С течением времени камера в книжке зазвучала. Я отчетливо слышал звуки рояля. Правда, если бы кому-нибудь я сказал бы об этом, надо полагать, мне посоветовали бы обратиться к врачу. Сказали бы, что играют внизу под полом, и даже сказали бы, возможно, что именно играют. Но я не обратил бы внимания на эти слова. Нет, нет! Играют на рояле у меня на столе, здесь происходит тихий перезвон клавишей. Но этого мало. Когда затихает дом и внизу ровно ни на чем не играют, я слышу, как сквозь вьюгу прорывается и тоскливая, и злобная гармоника, а к гармонике присоединяются и сердитые, и печальные голоса и ноют, ноют. О нет, это не под полом! Зачем же гаснет комнатка, зачем на страницах наступает зимняя ночь над Днепром, зачем выступают лошадиные морды, а над ними лица людей в папахах? И вижу я острые шашки, и слышу я душу терзающий свист.
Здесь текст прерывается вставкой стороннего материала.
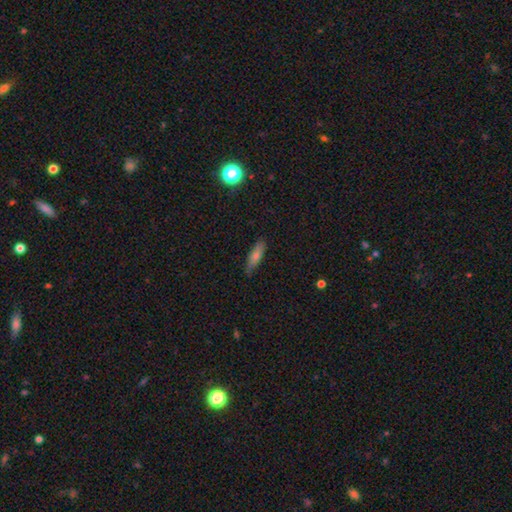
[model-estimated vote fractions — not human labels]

Вон бежит, задыхаясь, человечек. Сквозь табачный дым я слежу за ним, я напрягаю зрение и вижу: сверкнуло сзади человечка, выстрел, он, охнув, падает навзничь, как будто острым ножом его спереди ударили в сердце. Он неподвижно лежит, и от головы растекается черная лужица. А в высоте луна, а вдали цепочкой грустные, красноватые огоньки в селении.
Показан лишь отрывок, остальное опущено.